L'énoncé
Document : L’expédition punitive sous le régime fasciste italien
Témoignage du militant communiste Angelo Tasca qui a fui l’Italie pour la France en 1929.
« L’expédition punitive devient, vers la fin de 1920, la méthode habituelle d’expansion du fascisme. Elle a été appliquée sur une large échelle dans la Vénétie julienne, où les groupements fascistes ont l’appui ouvert des autorités locales et où la lutte contre le « bolchévisme », c’est-à-dire les coopératives ouvrières, les caisses d’assurances contre la maladie et les cercles de culture, hérités du socialisme autrichien, se double d’une violente pression sur les populations slovènes et croates [...]. L’expédition punitive part donc toujours d’un centre urbain et rayonne dans les campagnes environnantes. Montées sur des camions, les Chemises noires se dirigent vers l’endroit qui est le but de leur expédition. Une fois arrivé, on commence par frapper à coups de bâton tous ceux qu’on rencontre dans les rues qui ne se découvrent pas au passage des fanions, ou qui porte une cravate, un mouchoir, un corsage rouge. On se précipite au siège de la Bourse du Travail, du syndicat, de la coopérative, à la Maison du Peuple, on enfonce les portes, on jette dans la rue mobilier, livres, marchandises et on verse des bidons d’essence ; quelques minutes après, tout flambe. [...] Des groupes fascistes qui vont à la recherche des « chefs », maire et conseillers de la commune, président de coopérative : on leur impose de se démettre, on les « bannit » pour toujours du pays, sous peine de mort ou de destruction de leur maison. Lorsque le dirigeant local tient bon malgré tout, on le supprime. Les fascistes l’emmènent dans les champs où on le trouve mort le matin. »

◆ **Consigne**
D'après le témoignage sur l'expédition punitive, d'où part toujours une expédition punitive ?

◆ **Enregistrements de données**
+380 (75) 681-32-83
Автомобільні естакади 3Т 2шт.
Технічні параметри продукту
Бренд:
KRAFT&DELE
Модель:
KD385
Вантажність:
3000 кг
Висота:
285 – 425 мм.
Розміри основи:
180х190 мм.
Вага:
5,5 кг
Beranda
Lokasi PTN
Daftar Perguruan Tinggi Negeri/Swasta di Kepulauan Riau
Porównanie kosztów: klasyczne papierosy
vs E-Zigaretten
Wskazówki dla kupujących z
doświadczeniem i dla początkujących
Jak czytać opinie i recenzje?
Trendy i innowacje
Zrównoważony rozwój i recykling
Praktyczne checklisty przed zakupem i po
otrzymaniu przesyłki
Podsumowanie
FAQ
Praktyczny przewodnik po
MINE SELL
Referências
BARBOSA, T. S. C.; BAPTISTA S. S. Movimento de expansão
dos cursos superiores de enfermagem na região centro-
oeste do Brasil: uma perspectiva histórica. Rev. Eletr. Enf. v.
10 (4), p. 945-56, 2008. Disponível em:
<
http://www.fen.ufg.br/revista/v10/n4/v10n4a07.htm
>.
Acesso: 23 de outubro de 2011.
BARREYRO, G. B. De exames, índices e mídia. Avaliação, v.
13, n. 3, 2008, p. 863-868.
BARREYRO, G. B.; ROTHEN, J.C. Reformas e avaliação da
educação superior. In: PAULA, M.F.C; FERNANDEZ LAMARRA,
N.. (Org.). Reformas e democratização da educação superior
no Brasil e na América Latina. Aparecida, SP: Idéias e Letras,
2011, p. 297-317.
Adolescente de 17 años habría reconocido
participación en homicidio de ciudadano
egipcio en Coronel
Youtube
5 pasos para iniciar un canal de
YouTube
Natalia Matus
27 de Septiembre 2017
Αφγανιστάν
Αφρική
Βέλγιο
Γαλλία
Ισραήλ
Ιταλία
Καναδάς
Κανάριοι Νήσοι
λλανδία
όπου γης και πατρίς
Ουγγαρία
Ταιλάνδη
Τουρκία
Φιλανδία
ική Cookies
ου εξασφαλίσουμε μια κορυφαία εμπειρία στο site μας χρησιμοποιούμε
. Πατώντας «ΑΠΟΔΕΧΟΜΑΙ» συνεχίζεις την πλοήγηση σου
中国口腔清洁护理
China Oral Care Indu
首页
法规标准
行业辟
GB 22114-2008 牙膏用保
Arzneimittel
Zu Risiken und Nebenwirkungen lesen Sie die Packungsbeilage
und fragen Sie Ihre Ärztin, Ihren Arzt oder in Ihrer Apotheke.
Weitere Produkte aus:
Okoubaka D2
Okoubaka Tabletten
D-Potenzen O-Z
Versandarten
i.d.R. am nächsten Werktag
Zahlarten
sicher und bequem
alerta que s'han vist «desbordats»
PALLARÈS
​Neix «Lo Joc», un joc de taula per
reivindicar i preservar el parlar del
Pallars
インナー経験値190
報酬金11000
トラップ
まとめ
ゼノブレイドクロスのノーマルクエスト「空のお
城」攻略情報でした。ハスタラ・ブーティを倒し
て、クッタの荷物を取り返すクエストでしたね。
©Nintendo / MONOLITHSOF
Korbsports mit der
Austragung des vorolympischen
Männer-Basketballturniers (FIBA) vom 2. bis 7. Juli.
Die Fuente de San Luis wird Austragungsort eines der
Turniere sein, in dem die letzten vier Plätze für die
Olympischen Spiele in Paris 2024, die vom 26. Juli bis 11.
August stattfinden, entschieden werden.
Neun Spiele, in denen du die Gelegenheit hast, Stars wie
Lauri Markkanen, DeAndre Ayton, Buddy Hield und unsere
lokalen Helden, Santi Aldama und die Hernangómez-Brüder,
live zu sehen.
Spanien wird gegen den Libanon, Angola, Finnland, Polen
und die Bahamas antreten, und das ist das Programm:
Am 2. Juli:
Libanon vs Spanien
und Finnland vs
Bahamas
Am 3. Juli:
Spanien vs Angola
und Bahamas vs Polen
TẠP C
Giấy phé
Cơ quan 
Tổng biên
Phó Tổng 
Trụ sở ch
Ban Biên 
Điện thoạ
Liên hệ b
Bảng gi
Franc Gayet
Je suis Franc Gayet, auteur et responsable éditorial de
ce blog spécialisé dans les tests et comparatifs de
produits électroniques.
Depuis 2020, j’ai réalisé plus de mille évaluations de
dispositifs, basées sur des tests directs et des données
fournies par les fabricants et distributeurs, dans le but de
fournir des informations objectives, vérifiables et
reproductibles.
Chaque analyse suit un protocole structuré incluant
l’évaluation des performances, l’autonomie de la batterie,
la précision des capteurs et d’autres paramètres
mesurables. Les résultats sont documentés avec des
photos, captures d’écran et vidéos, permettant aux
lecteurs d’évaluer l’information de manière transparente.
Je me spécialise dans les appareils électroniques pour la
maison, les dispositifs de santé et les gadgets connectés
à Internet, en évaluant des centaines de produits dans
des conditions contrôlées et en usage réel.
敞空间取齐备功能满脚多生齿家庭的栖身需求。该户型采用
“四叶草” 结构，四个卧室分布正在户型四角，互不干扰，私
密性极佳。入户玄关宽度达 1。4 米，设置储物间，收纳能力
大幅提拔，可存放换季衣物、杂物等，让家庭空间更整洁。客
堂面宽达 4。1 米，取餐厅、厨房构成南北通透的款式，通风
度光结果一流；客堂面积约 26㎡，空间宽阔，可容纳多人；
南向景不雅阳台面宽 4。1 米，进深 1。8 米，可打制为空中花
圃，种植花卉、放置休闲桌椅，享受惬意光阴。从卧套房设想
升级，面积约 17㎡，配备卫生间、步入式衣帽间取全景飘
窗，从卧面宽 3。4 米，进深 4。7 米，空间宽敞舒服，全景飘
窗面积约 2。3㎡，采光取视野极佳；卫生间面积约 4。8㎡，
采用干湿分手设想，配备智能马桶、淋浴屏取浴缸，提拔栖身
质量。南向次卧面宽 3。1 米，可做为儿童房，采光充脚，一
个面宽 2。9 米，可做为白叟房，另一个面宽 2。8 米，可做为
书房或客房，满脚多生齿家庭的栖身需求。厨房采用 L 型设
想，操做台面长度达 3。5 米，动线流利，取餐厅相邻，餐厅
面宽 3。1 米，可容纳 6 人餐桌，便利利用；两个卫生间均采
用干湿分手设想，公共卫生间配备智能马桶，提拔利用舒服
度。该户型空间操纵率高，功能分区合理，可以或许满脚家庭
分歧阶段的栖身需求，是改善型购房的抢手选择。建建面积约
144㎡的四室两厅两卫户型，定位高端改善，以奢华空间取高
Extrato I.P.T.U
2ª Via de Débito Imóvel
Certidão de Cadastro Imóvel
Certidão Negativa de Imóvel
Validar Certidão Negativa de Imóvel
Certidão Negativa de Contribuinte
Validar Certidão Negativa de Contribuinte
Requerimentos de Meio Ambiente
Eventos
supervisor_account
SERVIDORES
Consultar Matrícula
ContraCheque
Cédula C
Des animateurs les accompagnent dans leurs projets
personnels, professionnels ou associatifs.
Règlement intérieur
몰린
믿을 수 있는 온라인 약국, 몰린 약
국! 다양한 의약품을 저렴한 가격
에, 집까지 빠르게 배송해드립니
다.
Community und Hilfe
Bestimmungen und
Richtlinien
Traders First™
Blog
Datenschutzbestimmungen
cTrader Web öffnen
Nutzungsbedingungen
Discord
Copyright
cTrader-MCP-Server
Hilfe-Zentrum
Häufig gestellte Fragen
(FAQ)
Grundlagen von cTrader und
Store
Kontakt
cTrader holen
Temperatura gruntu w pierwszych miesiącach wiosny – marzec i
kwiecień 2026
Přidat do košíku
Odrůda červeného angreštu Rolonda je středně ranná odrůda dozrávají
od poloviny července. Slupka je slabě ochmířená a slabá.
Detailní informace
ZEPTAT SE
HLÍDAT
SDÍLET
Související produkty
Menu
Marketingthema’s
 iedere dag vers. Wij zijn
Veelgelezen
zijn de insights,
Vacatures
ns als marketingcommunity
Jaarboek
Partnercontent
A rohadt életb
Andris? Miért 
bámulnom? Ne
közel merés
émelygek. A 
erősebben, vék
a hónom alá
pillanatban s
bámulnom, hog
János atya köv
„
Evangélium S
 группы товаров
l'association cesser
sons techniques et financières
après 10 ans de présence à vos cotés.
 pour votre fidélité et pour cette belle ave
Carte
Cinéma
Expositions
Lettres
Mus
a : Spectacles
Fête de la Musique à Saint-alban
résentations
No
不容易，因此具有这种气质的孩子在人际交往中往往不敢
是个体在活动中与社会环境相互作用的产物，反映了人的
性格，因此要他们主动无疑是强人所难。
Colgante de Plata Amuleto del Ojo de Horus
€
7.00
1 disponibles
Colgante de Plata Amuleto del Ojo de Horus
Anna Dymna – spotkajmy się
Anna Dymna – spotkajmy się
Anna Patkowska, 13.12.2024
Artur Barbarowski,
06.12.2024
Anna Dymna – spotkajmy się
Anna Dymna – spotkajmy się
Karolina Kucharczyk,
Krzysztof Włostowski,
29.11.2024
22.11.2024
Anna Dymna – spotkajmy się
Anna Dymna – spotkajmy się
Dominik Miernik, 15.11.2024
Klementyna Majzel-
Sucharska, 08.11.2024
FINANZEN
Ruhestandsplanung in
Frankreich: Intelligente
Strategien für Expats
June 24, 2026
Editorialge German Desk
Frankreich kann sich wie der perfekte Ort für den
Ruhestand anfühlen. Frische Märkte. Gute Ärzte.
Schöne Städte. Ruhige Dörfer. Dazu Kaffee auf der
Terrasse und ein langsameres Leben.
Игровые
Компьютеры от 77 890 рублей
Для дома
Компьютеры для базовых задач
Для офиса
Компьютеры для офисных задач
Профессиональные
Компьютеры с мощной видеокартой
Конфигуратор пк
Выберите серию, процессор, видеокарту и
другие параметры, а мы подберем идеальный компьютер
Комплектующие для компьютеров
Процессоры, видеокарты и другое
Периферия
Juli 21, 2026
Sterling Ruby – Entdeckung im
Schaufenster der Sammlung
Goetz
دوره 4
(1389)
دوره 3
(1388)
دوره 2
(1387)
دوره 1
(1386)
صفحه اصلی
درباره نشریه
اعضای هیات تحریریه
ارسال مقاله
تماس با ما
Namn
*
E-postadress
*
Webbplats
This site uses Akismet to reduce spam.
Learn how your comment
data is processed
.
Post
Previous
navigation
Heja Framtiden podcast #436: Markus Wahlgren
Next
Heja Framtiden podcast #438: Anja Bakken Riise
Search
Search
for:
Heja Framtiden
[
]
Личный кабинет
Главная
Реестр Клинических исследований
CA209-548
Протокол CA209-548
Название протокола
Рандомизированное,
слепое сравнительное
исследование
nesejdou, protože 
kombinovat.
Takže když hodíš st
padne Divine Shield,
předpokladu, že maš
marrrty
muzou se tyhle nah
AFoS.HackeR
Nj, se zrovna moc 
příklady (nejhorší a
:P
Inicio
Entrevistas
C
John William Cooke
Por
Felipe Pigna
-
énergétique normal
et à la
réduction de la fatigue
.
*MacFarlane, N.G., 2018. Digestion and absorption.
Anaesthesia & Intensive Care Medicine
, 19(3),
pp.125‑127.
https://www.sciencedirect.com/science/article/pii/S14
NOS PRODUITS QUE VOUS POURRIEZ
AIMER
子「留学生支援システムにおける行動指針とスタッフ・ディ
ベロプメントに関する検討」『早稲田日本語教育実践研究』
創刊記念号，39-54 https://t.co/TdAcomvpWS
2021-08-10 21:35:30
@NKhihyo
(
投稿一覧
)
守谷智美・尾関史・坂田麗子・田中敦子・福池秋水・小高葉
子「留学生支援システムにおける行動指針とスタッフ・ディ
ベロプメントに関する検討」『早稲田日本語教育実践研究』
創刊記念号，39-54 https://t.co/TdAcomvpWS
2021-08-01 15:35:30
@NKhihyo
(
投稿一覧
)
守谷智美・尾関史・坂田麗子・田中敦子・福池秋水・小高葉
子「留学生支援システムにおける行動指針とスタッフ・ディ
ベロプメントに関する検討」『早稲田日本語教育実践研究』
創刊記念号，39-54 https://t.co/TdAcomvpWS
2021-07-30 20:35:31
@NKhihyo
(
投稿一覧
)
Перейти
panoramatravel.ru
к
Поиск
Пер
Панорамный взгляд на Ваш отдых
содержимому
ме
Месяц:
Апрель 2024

◆ **Réponse**
Elle part toujours d'un centre urbain, puis rayonne dans les campagnes environnantes.